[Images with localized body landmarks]
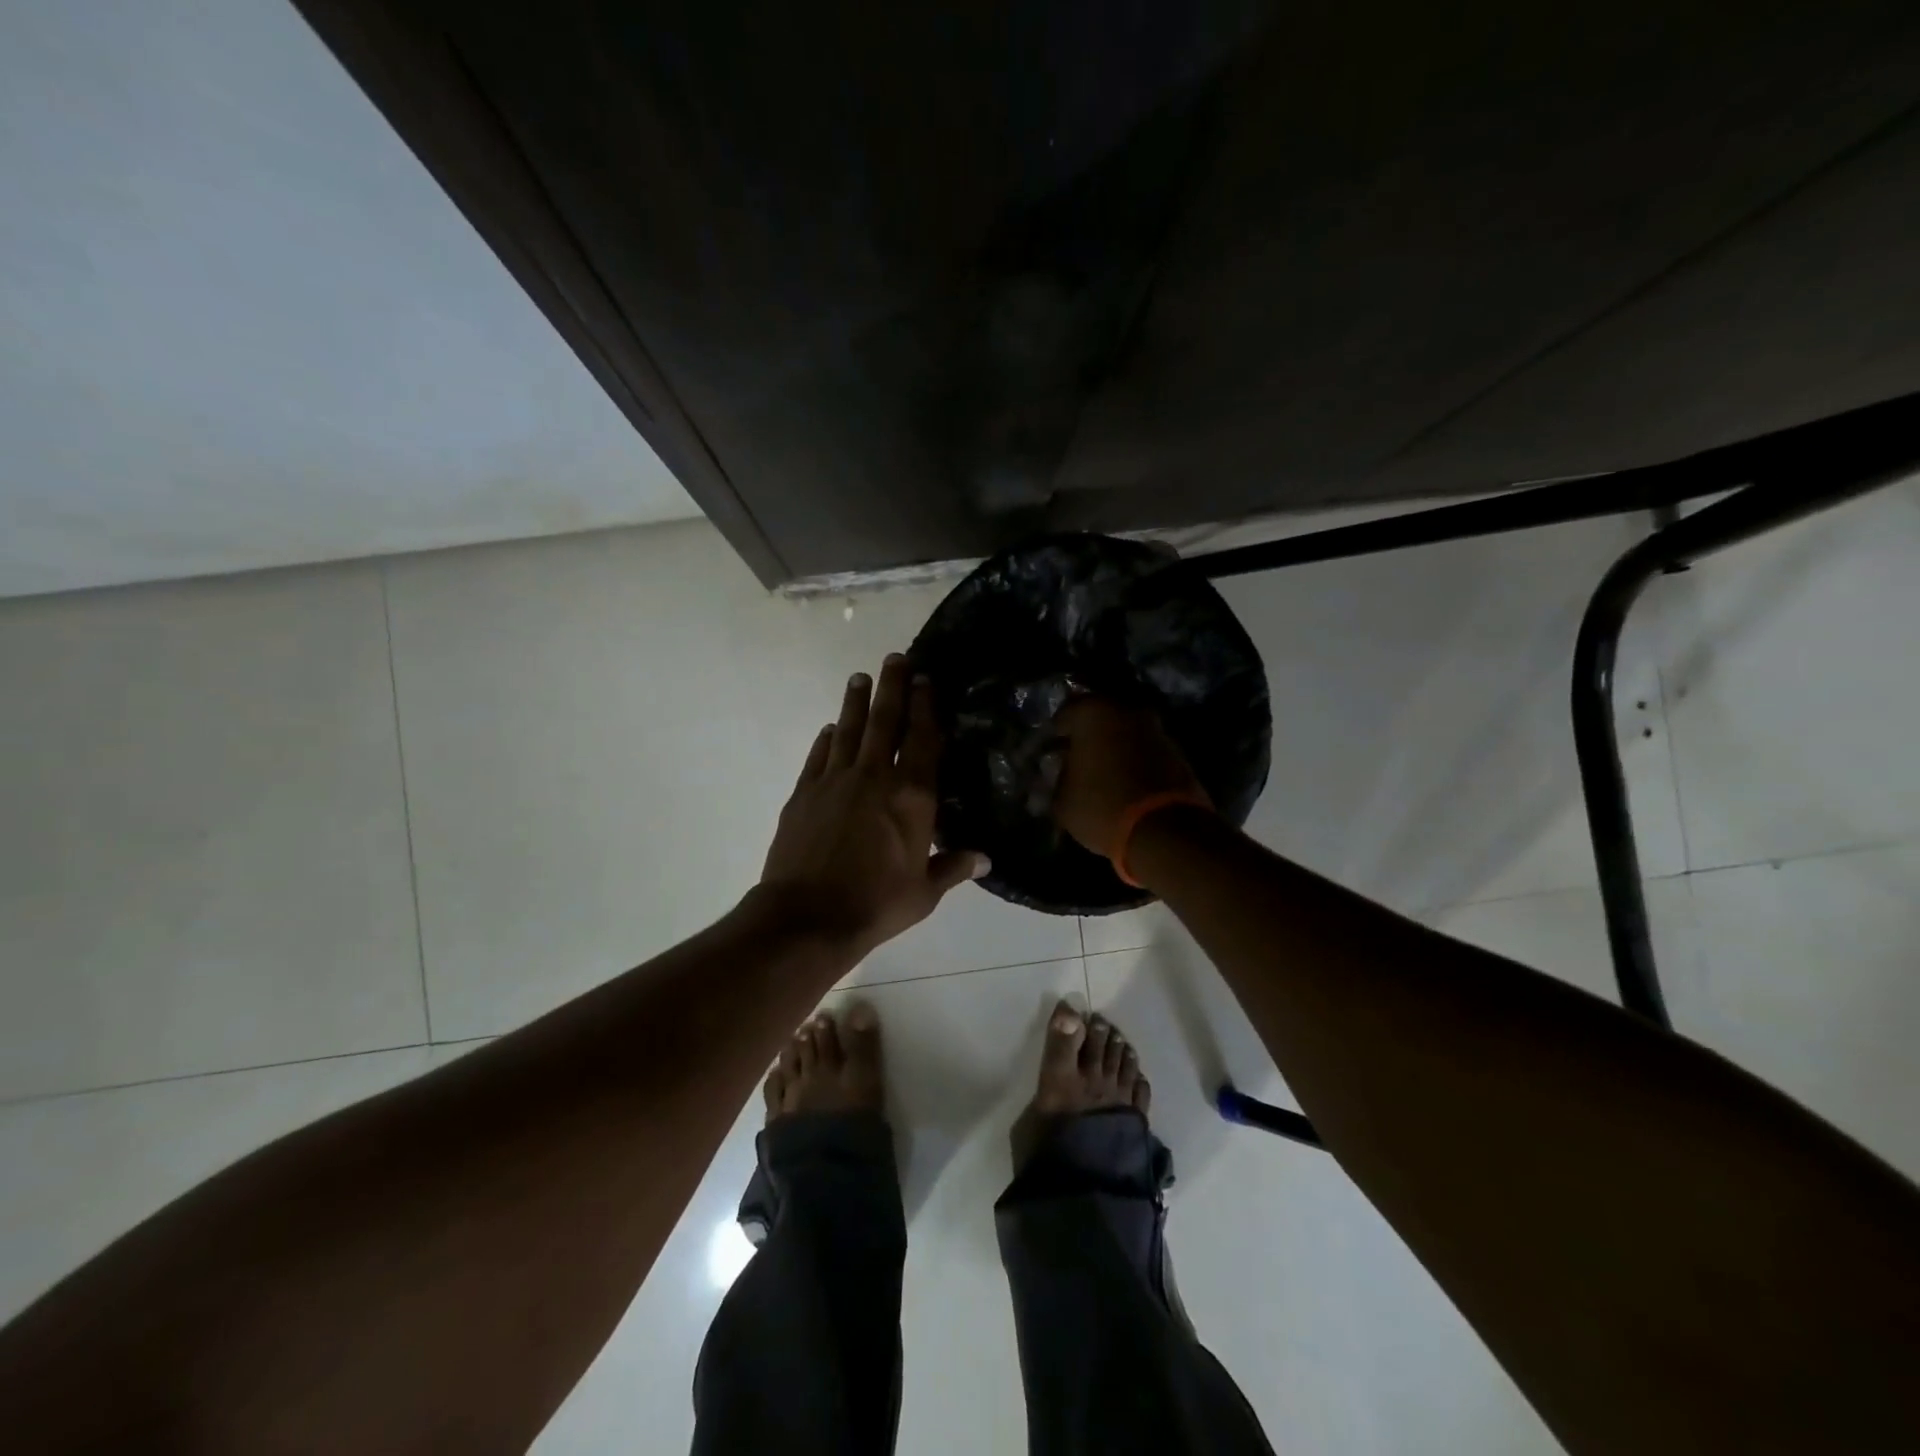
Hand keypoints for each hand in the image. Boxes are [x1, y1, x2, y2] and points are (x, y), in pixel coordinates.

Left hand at [759, 654, 987, 959]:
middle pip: (885, 721)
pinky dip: (827, 739)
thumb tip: (985, 859)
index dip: (926, 706)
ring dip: (856, 702)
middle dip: (892, 687)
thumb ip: (953, 867)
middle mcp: (875, 777)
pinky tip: (831, 729)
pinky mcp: (804, 792)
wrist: (807, 917)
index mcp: (912, 797)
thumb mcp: (924, 892)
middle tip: (895, 658)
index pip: (923, 740)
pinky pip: (819, 756)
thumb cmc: (876, 904)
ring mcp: (835, 781)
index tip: (926, 679)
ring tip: (860, 677)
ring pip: (849, 729)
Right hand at [1051, 698, 1210, 858]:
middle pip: (1099, 719)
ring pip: (1126, 733)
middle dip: (1087, 738)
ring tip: (1101, 775)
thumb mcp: (1062, 801)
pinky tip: (1126, 784)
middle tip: (1075, 761)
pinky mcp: (1179, 752)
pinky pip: (1146, 751)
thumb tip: (1060, 774)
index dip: (1055, 735)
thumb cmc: (1102, 807)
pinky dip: (1135, 762)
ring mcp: (1157, 730)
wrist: (1165, 831)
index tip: (1051, 753)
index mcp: (1093, 713)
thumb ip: (1057, 780)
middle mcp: (1127, 711)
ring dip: (1114, 749)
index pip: (1064, 715)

WORK TO BE COMPLETED:
Output only the lines from the one that contains "middle mcp: (875, 777)" through the final line of the records, exactly as given.

SOLUTION:
middle mcp: (875, 777)
pinky tip: (831, 729)
pinky mcp: (804, 792)
wrist: (807, 917)
index mcp: (912, 797)
thumb mcp: (924, 892)
middle tip: (895, 658)
index pip: (923, 740)
pinky pip: (819, 756)
thumb cmc: (876, 904)
ring mcp: (835, 781)
index tip: (926, 679)
ring tip: (860, 677)
ring pip: (849, 729)
Right hand at [1051, 698, 1210, 858]:
middle pip: (1099, 719)
ring pip: (1126, 733)
middle dip: (1087, 738)
ring tip: (1101, 775)
thumb mcp: (1062, 801)
pinky tip: (1126, 784)
middle tip: (1075, 761)
pinky mcp: (1179, 752)
pinky pip: (1146, 751)
thumb tip: (1060, 774)
index dip: (1055, 735)
thumb cmc: (1102, 807)
pinky dip: (1135, 762)
ring mcp: (1157, 730)
wrist: (1165, 831)
index tip: (1051, 753)
index mcp: (1093, 713)
thumb ip: (1057, 780)
middle mcp: (1127, 711)
ring dip: (1114, 749)
index pip: (1064, 715)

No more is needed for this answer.